Selected passage:
════
# BF: 2142 "Punkbuster," error message



## Legosul (Jun 26, 2008)

Whenever I go into a game server, I get to play for literally 2-5 seconds, then it stops me, takes me to the main screen and says "Punkbuster," thats ALL it says, and I can only press "Ok," there is no other message to go along with it.
Just "Punkbuster."
Is there anything I can do to stop this?


----------



## Turvs (Jun 14, 2008)

1 Double-click the My Computer icon.
2 Double-click the drive C:.
3 Double-click Programs Files.
4 Double-click Electronic Arts.
5 Double-click Battlefield 2142.
6 Double-click to open Support.
7 Double-click on the Battlefield 2142_code.exe file.
8 Input your Battlefield 2142 Registration Code.
Note: If you are not prompted to enter your code, skip to step 11.
9 Click Next.
10 Close My Computer.
11 Click on the Start button.
12 Click on Run.
13 Type regedit in the text field.

**WARNING* This could cause problems with the registry so either back it up before you do this or make sure you foller each instruction very carefully.*
This should solve your problem.


----------



## Legosul (Jun 26, 2008)

Nice copy and paste there bro.
http://news.filefront.com/problems-with-battlefield-2142-deluxe-edition/
Try reading my problem next time.


----------



## lazareth1 (Jan 10, 2005)

This is usually when you run the game without being and admin or punkbuster is outta date. Run the game as an administrator and click the link below to update PB. 

http://www.evenbalance.com/index.php?page=pbsetup.php


----------



## Legosul (Jun 26, 2008)

Both I have tried countless times.
EA is just terribad.


----------



## lazareth1 (Jan 10, 2005)

Tell me bout it. I had an nforce4 mobo and was getting those random crashes that everyone with this chipset got with the same game. EA AND nvidia knew bout this, yet did nothing and still haven't. 

Any1 else with ideas?


----------



## Legosul (Jun 26, 2008)

Well i've had this game for a year now and found no solution to it for two weeks straight of searching.
So i gave up on it, now I come back to find myself in the same place.


----------



## flipmaster (Sep 10, 2008)

Ok you need to do the following:

1 download PBsetup, install it, run it (www.evenbalance.com)
2 select the game
3 click on '' check for updates''
4 run Battlefield in administrator mode by going to proporties > compatibiliteit (dont know the word in english anyone knows?)
════
Provided material:
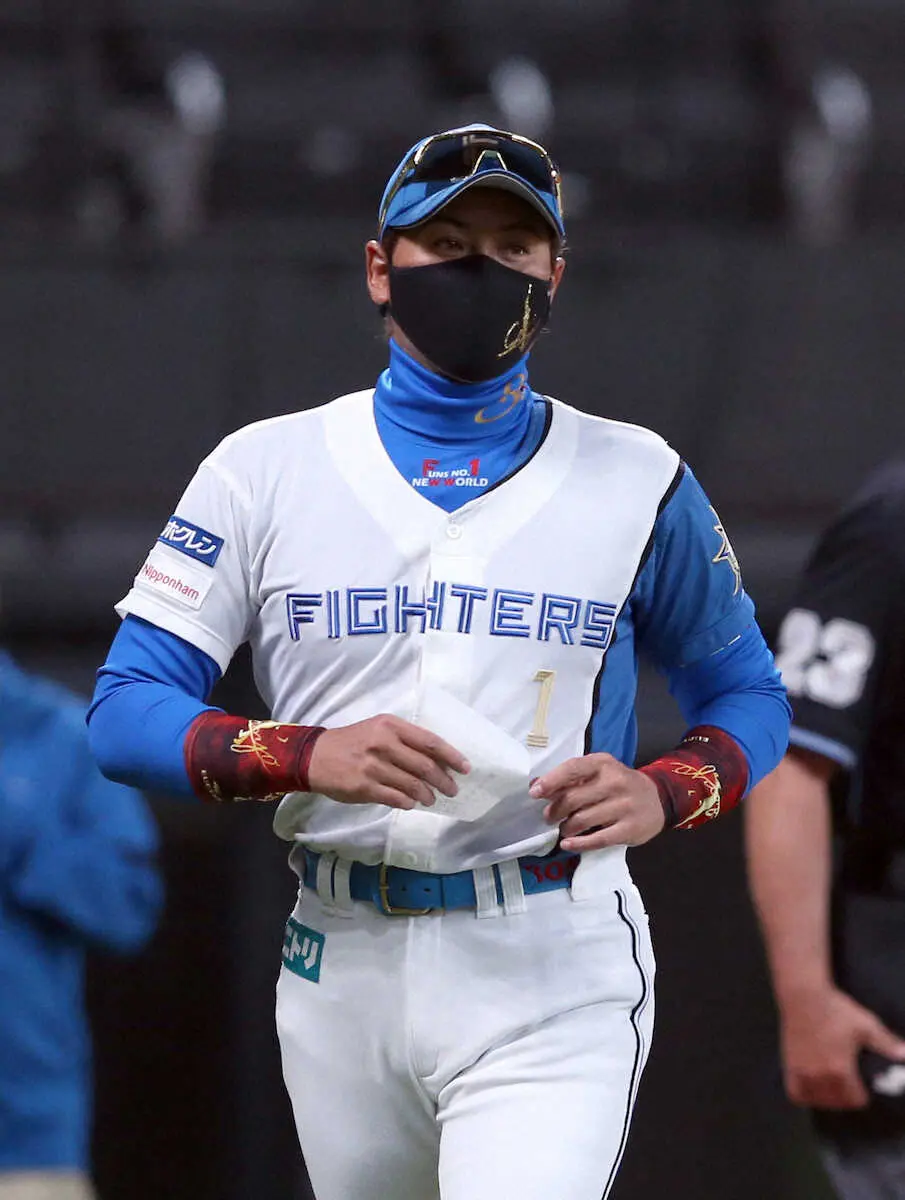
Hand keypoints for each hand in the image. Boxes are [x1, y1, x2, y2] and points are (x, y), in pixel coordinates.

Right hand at [307, 714, 469, 810]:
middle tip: (452, 790)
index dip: (451, 756)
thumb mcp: (378, 729)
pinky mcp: (364, 787)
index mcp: (391, 726)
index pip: (429, 741)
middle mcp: (383, 743)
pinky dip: (408, 803)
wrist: (315, 756)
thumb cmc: (352, 741)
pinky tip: (412, 803)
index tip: (466, 768)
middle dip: (444, 781)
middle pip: (425, 766)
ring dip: (427, 795)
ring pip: (412, 785)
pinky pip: (395, 798)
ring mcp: (373, 766)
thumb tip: (436, 760)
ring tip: (432, 799)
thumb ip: (404, 740)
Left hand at [529, 753, 665, 849]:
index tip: (534, 793)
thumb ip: (571, 778)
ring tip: (564, 828)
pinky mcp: (630, 829)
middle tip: (549, 817)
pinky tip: (567, 844)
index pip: (572, 768)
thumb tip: (537, 786)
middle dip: (555, 811)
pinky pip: (597, 839)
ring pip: (582, 820)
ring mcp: (624, 806)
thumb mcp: (599, 772)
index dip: (551, 781)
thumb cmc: (619, 785)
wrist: (658, 799)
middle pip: (573, 799)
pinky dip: (578, 844)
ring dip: (566, 828)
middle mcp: (615, 782)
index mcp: (604, 763)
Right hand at [780, 986, 904, 1108]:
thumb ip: (886, 1043)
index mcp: (840, 1070)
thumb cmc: (835, 1010)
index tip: (864, 1087)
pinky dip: (806, 1095)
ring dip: (827, 1099)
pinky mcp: (790, 1065)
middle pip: (837, 1103)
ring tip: (833, 1089)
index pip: (855, 1100)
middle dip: (847, 1098)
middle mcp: (820, 1076)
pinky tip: (813, 1088)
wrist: (803, 996)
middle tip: (851, 1088)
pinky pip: (796, 1093)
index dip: (863, 1096)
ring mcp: (802, 1072)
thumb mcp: (865, 1025)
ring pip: (817, 1100)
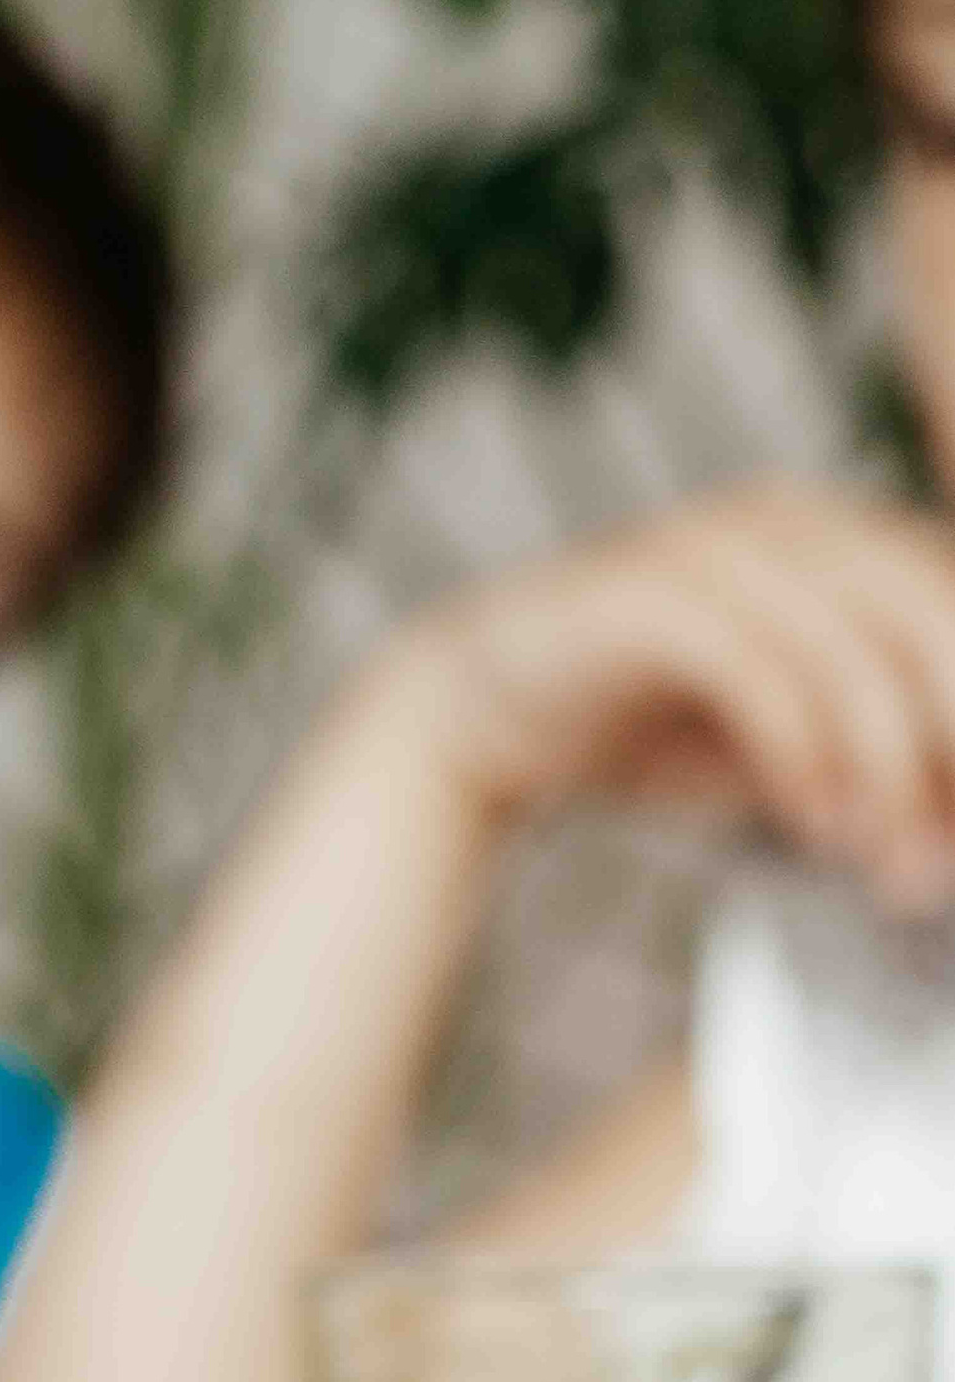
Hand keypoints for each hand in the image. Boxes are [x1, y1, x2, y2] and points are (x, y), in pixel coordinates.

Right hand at [402, 484, 954, 908]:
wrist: (474, 712)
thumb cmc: (642, 725)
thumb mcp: (792, 747)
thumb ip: (876, 764)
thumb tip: (951, 833)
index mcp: (838, 536)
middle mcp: (785, 520)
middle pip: (928, 616)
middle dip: (953, 745)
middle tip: (944, 855)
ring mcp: (709, 547)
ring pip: (849, 647)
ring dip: (884, 768)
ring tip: (883, 862)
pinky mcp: (641, 593)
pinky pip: (754, 667)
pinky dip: (799, 752)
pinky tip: (810, 823)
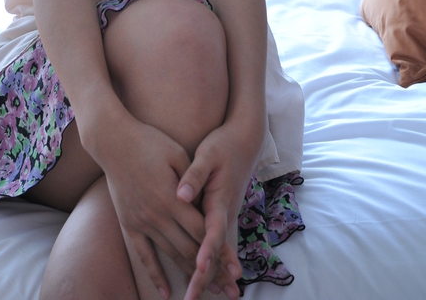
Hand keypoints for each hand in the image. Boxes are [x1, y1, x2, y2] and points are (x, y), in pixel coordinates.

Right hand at [95, 114, 240, 298]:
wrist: (113, 142)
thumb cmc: (149, 142)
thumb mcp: (177, 154)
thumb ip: (192, 181)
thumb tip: (205, 204)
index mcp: (172, 199)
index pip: (202, 232)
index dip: (221, 252)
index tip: (235, 269)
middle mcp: (157, 216)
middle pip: (190, 250)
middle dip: (212, 273)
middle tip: (230, 291)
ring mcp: (142, 222)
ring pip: (170, 255)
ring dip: (190, 276)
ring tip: (207, 294)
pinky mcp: (129, 223)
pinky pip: (143, 254)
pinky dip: (155, 274)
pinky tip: (165, 292)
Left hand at [176, 122, 263, 299]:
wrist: (245, 141)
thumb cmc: (223, 146)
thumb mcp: (208, 154)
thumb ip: (195, 175)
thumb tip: (181, 194)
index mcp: (219, 199)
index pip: (212, 230)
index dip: (207, 251)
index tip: (199, 269)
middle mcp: (224, 212)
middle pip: (216, 250)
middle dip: (206, 276)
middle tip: (192, 299)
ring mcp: (225, 216)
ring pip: (217, 251)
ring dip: (211, 276)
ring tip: (200, 298)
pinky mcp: (222, 215)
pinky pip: (216, 244)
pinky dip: (212, 263)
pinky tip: (207, 278)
════
Instructions:
A – Copy the part of the Battlefield 2142 Punkbuster thread from "4 Double-click Electronic" up to and including "Close My Computer.".
B – Pick up the Battlefield 2142 Punkbuster thread after its last sentence and continue it.

Answers:
A –
4 Double-click Electronic Arts.
5 Double-click Battlefield 2142.
6 Double-click to open Support.
7 Double-click on the Battlefield 2142_code.exe file.
8 Input your Battlefield 2142 Registration Code.
Note: If you are not prompted to enter your code, skip to step 11.
9 Click Next.
10 Close My Computer.

B –
and check the box

Well, that is all I had to do

PS: Just read the FAQ on www.evenbalance.com point 4 is in there


----------



## SkyCaptain2142 (Nov 12, 2008)

As you can tell by my name I have played 2142 a few times, lol. Most errors with PB is from an outdated client. Go to PB's site and maually update their client. Their setup is pretty crappy at best and the auto update is prehistoric. So manually update.


----------



## flipmaster (Sep 10, 2008)

uh yes, but you still need to run it in administrator mode if you got vista (I have no idea how its with xp) just updating alone does not work.

edit: but since hes got xp it should do the trick.


----------



## Daa...Crusher (Jan 17, 2009)

I get a similar response too. I don't think Punkbuster auto updates for the game I play(BF2142). Also, I don't know if it's a coincidence, but I tried downloading Ventrilo to use along with the game and after that is when I started receiving the error message: "PB: Unknown Windows API Function (131124)".
Punkbuster says it's up to date, but when I have gotten this message in the past it's been because it needs an update. I can't remember how I updated it last time and am now stuck! If anyone knows the steps to get Punkbuster up to date I would appreciate it! FYI, a own a Mac OSX 10.4

Thank you,
Daa...Crusher


----------



## teutoniswolf (Apr 2, 2007)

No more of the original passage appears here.